Research output: Contribution to journalArticlepeer-review

Abstract

Aim: Halting widespread biodiversity loss will require detailed information on species' trends and the habitat conditions correlated with population declines. However, constraints on conventional monitoring programs and commonplace approaches for trend estimation can make it difficult to obtain such information across species' ranges. Here, we demonstrate how recent developments in machine learning and model interpretation, combined with data sources derived from participatory science, enable landscape-scale inferences on the habitat correlates of population trends across broad spatial extents.

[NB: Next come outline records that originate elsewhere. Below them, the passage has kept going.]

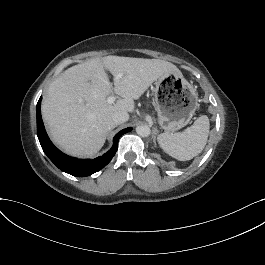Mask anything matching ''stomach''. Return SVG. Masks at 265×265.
Wrapping results in <instances>:
<instances>
[{
  "instance_id": "1",
  "label": "stomach",
  "mask_w": 265,
  "mask_h": 265,
  "mask_svg": "<svg viewBox=\"0 0 265 265\" xmlns=\"http://www.w3.org/2000/svg\"><path fill=\"white\" fill-rule=\"evenodd\" d=\"M154 104L159 125L166 132H174L191 120L198 106V94L182 74L171 72L156 80Z\"/></svg>"
}]
</instances>
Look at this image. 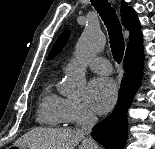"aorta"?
Returning <instances> with one entry per match:
<instances>
[{
	"label": "aorta",
	"instance_id": "1",
	"mask_svg": "<svg viewBox=\"0 0 155 149\" xmlns=\"http://www.w3.org/2000/svg\"><path fill=\"white\" fill-rule=\"evenodd\" d=\"M105 37L98 27L86 26L79 38L74 58L62 81L61 92L72 98H82L86 87L88 60L105 46Z\"/></svg>",
	"mask_w": 155,
	"mask_h": 149
}]
</instances>
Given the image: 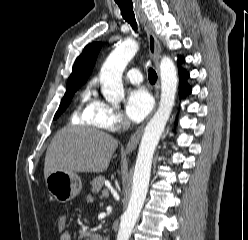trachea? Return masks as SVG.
Returning <instances> with one entry per match:
<instances>
[{
    "label": "trachea",
    "instance_id": "1",
    "mask_svg": "<svg viewBox=\"0 0 248 240\" xmlns=\"http://www.w3.org/2000/svg\"><path fill=\"white\" fill-rule=\"evenodd\" d=\"M116 3L118 4L120 10H121V15L127 21L131 27L133 28L134 31H137V22L135 19V14L133 11V4L131 1H119L116 0ZM149 81L151 83H155L157 80V74L154 69L150 68L149 69V75H148Z\"/></svg>",
    "mask_w": 248,
    "mask_h": 240
}]
</instances>
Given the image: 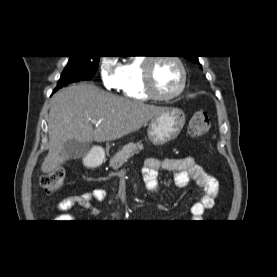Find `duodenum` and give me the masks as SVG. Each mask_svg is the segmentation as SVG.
Returning a JSON list of instances; mask_svg holds the SVG:
<instances>
[{
    "label": "duodenum",
    "mask_w": 277,
    "mask_h": 277,
    "mask_svg": "<svg viewBox=\"0 0 277 277\" xmlns=\"http://www.w3.org/2000/svg\"><path fill=\"white\" fill-rule=\"evenodd\" d=\"M105 158L104 152L100 150H92L86 157L85 164L88 168L99 166Z\"/></svg>",
    "instance_id": "duodenum-1"
}]
</instances>
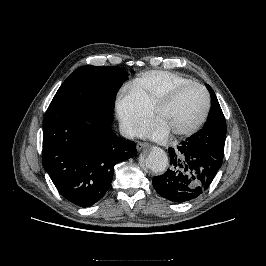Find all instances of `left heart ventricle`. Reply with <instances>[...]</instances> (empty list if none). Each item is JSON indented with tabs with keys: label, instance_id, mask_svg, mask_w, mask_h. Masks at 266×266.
Listing matches in <instances>:
<instances>
[{
	"label": "left heart ventricle",
	"instance_id": "1",
	"mask_svg": "<svg viewBox=\"0 0 266 266\" xmlns=\"http://www.w3.org/2000/svg\"><path fill=\"white\" fill-rule=\"evenodd\" d=\"M204 93L196 87L184 90L156 117L169 133H173L193 125L203 114L205 109Z\"/></svg>",
	"mask_w": 266,
	"mask_h": 266
}]
</instances>
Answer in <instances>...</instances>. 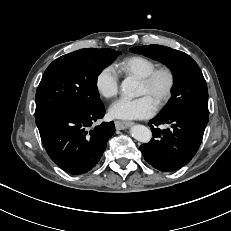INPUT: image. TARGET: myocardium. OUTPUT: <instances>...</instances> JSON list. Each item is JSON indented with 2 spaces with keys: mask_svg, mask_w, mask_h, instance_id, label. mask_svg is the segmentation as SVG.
I'll list each match as a JSON object with an SVG mask.
<instances>
[{
  "mask_svg": "<svg viewBox=\"0 0 231 231\" xmlns=\"http://www.w3.org/2000/svg\"><path fill=\"white\" fill-rule=\"evenodd\" d=\"M161 78L165 79V87L155 103L157 109L165 106L173 95L176 86V74L173 68L168 65L155 67L146 76L140 78V82L148 89H152Z\"/></svg>",
  "mask_w": 231,
  "mask_h": 231,
  "instance_id": "myocardium-1",
  "label": "myocardium"
}]
</instances>
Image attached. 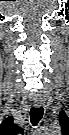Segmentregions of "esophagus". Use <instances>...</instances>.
I'll return each instance as SVG.
<instances>
[{"instance_id": "esophagus-1", "label": "esophagus", "mask_w": 69, "mask_h": 135, "mask_svg": "<svg viewBox=\"0 0 69 135\" xmlns=\"http://www.w3.org/2000/svg\"><path fill=\"white\" fill-rule=\"evenodd\" d=\"M34 106H36V107H41V106H42V102L36 100V101H34Z\"/></svg>"}]
</instances>
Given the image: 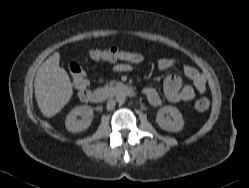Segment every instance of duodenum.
I'll use <instances>...</instances> for the list:
<instances>
[{"mask_svg":"<svg viewBox=\"0 0 249 188\" xmlns=\"http://www.w3.org/2000/svg\"><path fill=\"white\" fill-rule=\"evenodd\" d=\"M118 95L132 96L134 95V90L129 85L116 84L113 86L97 88L93 91H90L87 93L86 99L91 103H101L113 96Z\"/></svg>","mask_w":249,"mask_h":188,"instance_id":"duodenum-1","label":"duodenum"}]
</instances>
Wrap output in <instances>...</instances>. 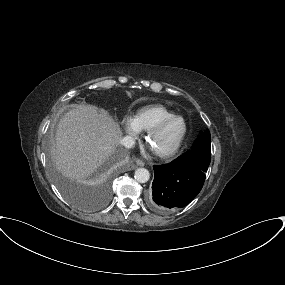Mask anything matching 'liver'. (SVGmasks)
<instances>
[{
	"label": "liver",
	"mask_w": 285,
	"mask_h": 285,
	"mask_svg": "<svg viewBox=\"0 0 285 285\" xmlns=\"http://www.w3.org/2000/svg\"><path fill=\"white\" fill-rule=\"evenodd\" d=\"M53 160L63 175L82 181L120 144L119 124L96 106L79 104L66 112L56 130Z\"/></svg>",
	"instance_id": "1"
}]
</instances>
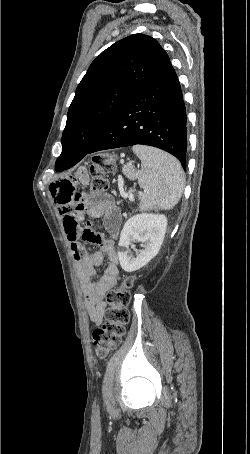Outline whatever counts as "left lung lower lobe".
I'll return each mask as SVG.
<instances>
[{
  "label": "left lung lower lobe",
  "mask_w": 250,
  "mask_h": 454,
  "mask_svg": "<svg viewBox=\"0 0 250 454\" xmlns=\"http://www.w3.org/2000/svg\"><path fill=\"white\" fill-rule=\"evenodd\" d=\"M186 109L178 77L170 61L113 116L85 154L136 144L174 155L186 170ZM85 155L62 154L55 170L77 164Z\"/></svg>",
  "instance_id": "0a47b994"
}]
</instances>
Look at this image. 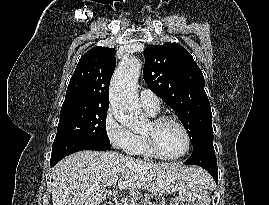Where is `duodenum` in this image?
I'll return each instance as SVG.
<instances>
[{"mask_svg":"<svg viewBox=\"0 0 269 205\" xmlns=\"http://www.w3.org/2000/svg\"><path fill=\"white\" fill-rule=\"evenodd\" d=\"M103 205H113L111 202L104 203Z\"/></svg>","mask_w":269,"mask_h":205,"instance_id":"obj_1","label":"duodenum"}]
</instances>
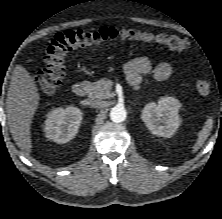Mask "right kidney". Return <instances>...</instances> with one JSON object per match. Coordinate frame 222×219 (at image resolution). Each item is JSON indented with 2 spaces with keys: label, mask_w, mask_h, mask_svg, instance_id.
<instances>
[{
  "label": "right kidney",
  "mask_w": 222,
  "mask_h": 219,
  "mask_svg": "<svg viewBox=\"0 0 222 219\" xmlns=\"http://www.w3.org/2000/svg\"><path fill=\"white\" fill-rule=\"evenodd\" d=\"M82 121V112L74 106L52 109L44 124L45 136L58 143L64 144L75 137Z\"/></svg>",
  "instance_id": "obj_1"
}]
</instances>
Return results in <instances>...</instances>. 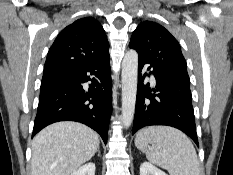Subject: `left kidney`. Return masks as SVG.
I'll return each mask as SVG.
<instances>
[{
    "label": "left kidney",
    "instance_id": "1",
    "mask_svg": "<svg viewBox=\"0 0 233 175\" xmlns=\"http://www.w3.org/2000/svg\"><path fill=\"white\" fill-rule=\"evenodd\" d=\"M140 175H167L149 162H143L140 166Z\"/></svg>",
    "mask_w": 233,
    "mask_h": 175
}]
</instances>
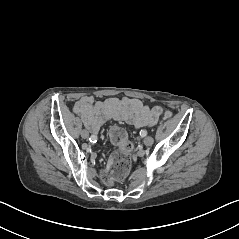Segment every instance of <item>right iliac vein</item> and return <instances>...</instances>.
<instances>
[{"instance_id": "right-iliac-vein-1", "label": "right iliac vein", "mask_w": 239, "mask_h": 239, "mask_svg": "<svg viewBox=\"0 0 239 239\" xmlns=\"http://www.w3.org/2000/svg\"><path fill=\"white\" fill-rule=\"evenodd\" d=\"M81 136H82V138L86 139L89 137V132L86 129H83L81 131Z\"/></svg>"}]
</instances>
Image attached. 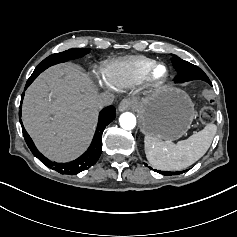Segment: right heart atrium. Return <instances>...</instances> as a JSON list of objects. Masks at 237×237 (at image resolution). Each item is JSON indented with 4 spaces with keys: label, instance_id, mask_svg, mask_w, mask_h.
<instances>
[{
    "label": "right heart atrium",
    "instance_id": "d8ad5b80",
    "mask_svg": "<svg viewBox=\"0 0 237 237\" xmlns=\"http://www.w3.org/2000/svg\"><path fill=\"white\" fill-rule=\"evenodd\" d=\"M95 80L96 82L101 86V87H104L106 89H110L111 88V85L110 83L104 79L103 77H101L100 75H96L95 76Z\"/></svg>",
    "mask_w": 237,
    "mask_h": 237
}]
</instances>
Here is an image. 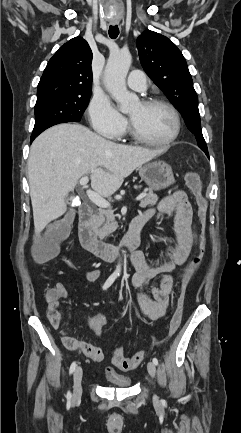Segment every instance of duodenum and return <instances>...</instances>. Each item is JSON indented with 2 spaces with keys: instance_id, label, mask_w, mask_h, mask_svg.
<instances>
[{
  "instance_id": "410a0bca",
  "label": "duodenum",
  "mask_w": 241,
  "mask_h": 433,
  "mask_svg": "<svg viewBox=\"0 0 241 433\" xmlns=\"http://www.w3.org/2000/svg\"><path fill=\"white\" fill-rule=\"evenodd\" d=\"M93 209L84 204L79 210V240L83 248L91 254L109 260H117L123 253L135 254L147 219L142 215L135 216L121 244H111L99 240L92 228Z\"/></svg>"
}]
</instances>
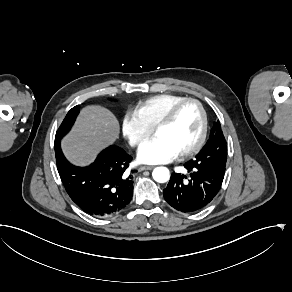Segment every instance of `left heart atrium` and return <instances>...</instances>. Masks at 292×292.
Here are the masks:
<instances>
[{
  "mask_svg": "<svg viewBox=\"0 0 292 292\" xmlns=\"http://www.w3.org/2000/svg\"><path fill=\"white\" fill-rule=\"evenodd\" d=\"M179 148L168 138L156 135L146 140L138 149L140 162L148 164L166 163L180 155Z\"/></svg>",
  "mask_w": 292,
  "mask_h": 292,
  "instance_id": "1",
  "label": "left heart atrium"
}]
</instances>
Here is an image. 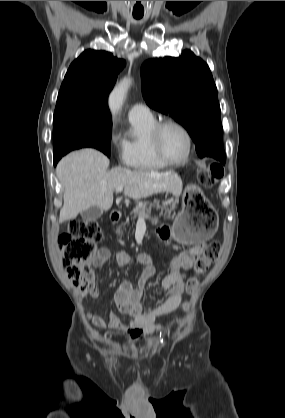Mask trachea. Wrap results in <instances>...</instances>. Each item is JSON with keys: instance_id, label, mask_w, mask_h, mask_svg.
Returning <instances> with one entry per match:
<instances>
[{"instance_id": "1", "label": "trachea", "mask_w": 285, "mask_h": 418, "mask_svg": "<svg viewBox=\"0 0 285 418\" xmlns=\"http://www.w3.org/2000/svg\"><path fill=\"white\" fill-rule=\"evenodd\" d=\"M135 18H136V19H140V18H141V16H135Z\"/></svg>"}]
</instances>
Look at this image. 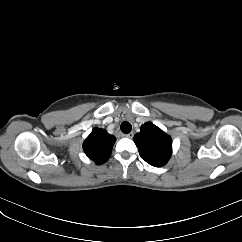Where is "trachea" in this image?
<instances>
[{"label": "trachea", "instance_id": "trachea-1", "mask_svg": "<svg viewBox=\"0 0 242 242\" xmlns=\"http://www.w3.org/2000/svg\"><path fill=\"white\" fill-rule=\"evenodd\" d=\"M121 131L125 134H128L130 133V131L132 130V126L129 122H126L124 121L122 124H121Z\"/></svg>", "mask_w": 242, "mask_h": 242}]
</instances>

Location: Worldwide, with a case study in the western United States.

Methods: We used interpretable machine learning to understand the relationships between land cover and spatially explicit bird population trends. Using a case study with three passerine birds in the western U.S. and spatially explicit trends derived from eBird data, we explore the potential impacts of simulated land cover modification while evaluating potential co-benefits among species.

Results: Our analysis revealed complex, non-linear relationships between land cover variables and species' population trends as well as substantial interspecific variation in those relationships. Areas with the most positive impacts from a simulated land cover modification overlapped for two species, but these changes had little effect on the third species.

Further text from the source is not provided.